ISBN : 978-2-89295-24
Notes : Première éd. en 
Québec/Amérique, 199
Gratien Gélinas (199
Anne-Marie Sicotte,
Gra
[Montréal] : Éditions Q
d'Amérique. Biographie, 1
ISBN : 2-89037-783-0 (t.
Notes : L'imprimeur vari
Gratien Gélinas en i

----------------

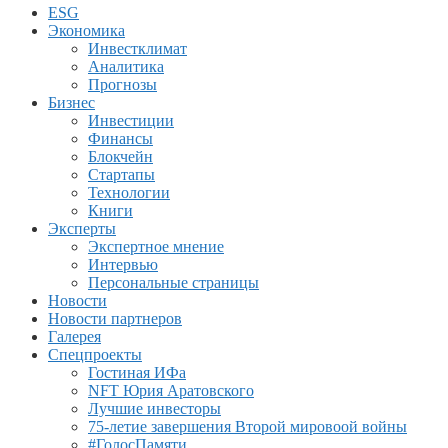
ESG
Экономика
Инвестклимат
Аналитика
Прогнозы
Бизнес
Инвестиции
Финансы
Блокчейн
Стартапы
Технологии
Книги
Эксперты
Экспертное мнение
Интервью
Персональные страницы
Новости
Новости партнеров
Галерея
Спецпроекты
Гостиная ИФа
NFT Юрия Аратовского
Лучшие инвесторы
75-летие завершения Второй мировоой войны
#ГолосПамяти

----------------

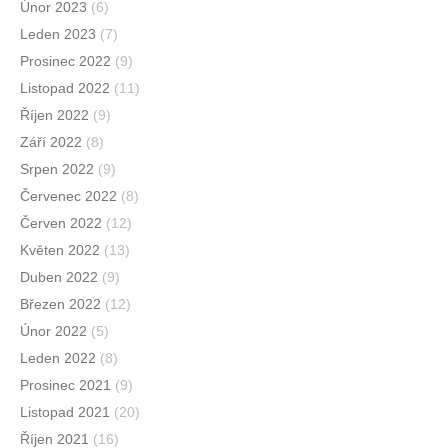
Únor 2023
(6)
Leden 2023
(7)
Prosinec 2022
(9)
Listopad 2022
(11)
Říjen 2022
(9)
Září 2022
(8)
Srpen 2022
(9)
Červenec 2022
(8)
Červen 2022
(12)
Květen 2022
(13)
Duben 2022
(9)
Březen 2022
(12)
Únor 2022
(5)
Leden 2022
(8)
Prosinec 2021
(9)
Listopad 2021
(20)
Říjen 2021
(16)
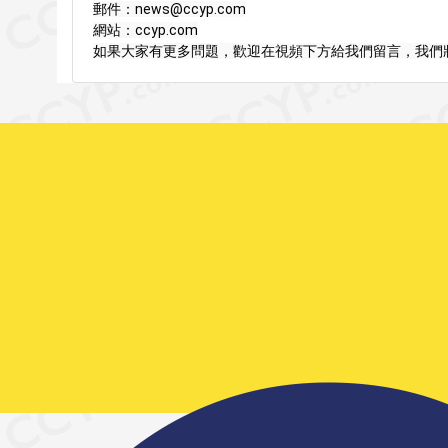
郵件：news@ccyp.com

----------------

**WHAT IS BEING ASKED:**
Each line that mentions the string "Amérique" must be copied from the listing.

**THE ANSWER:**
Québec/Amérique, 199
d'Amérique. Biographie, 1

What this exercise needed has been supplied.